Extracted records
- - -

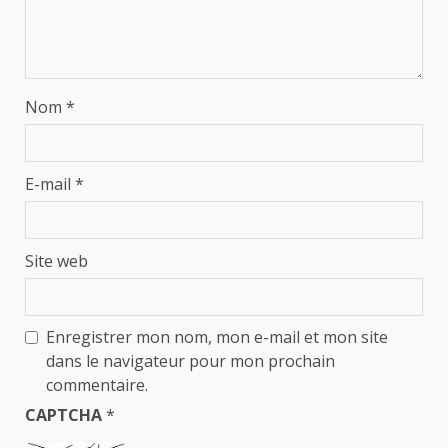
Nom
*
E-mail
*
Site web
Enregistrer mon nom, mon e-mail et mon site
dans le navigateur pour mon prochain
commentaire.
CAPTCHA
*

- - -

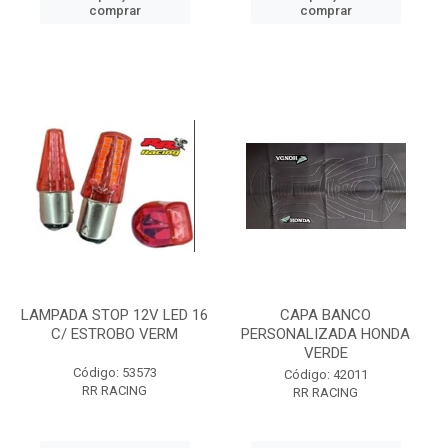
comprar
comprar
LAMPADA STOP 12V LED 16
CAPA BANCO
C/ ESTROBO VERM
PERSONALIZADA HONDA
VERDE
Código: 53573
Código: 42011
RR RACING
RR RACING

- - -

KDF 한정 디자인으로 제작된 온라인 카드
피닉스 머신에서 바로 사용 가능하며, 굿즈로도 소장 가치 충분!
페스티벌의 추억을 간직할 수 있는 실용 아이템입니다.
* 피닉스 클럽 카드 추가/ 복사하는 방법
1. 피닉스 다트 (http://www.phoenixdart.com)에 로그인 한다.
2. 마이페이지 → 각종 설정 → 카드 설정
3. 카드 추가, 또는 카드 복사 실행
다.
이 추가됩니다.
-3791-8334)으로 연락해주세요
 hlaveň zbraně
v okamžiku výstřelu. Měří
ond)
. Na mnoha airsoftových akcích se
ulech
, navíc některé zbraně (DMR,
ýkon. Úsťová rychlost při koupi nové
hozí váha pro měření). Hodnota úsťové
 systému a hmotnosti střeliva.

- - -

Exercise description
Reproduce, character for character, only the lines of the preceding data that start at the line with "3. 카드 추가, 또는 카드 복사 실행" and end at the line with "systému a hmotnosti střeliva.", both included.

Solution below
3. 카드 추가, 또는 카드 복사 실행
다.
이 추가됩니다.
-3791-8334)으로 연락해주세요
 hlaveň zbraně
v okamžiku výstřelu. Měří
ond)
. Na mnoha airsoftových akcích se
ulech
, navíc některé zbraně (DMR,
ýkon. Úsťová rychlost při koupi nové
hozí váha pro měření). Hodnota úsťové
 systému a hmotnosti střeliva.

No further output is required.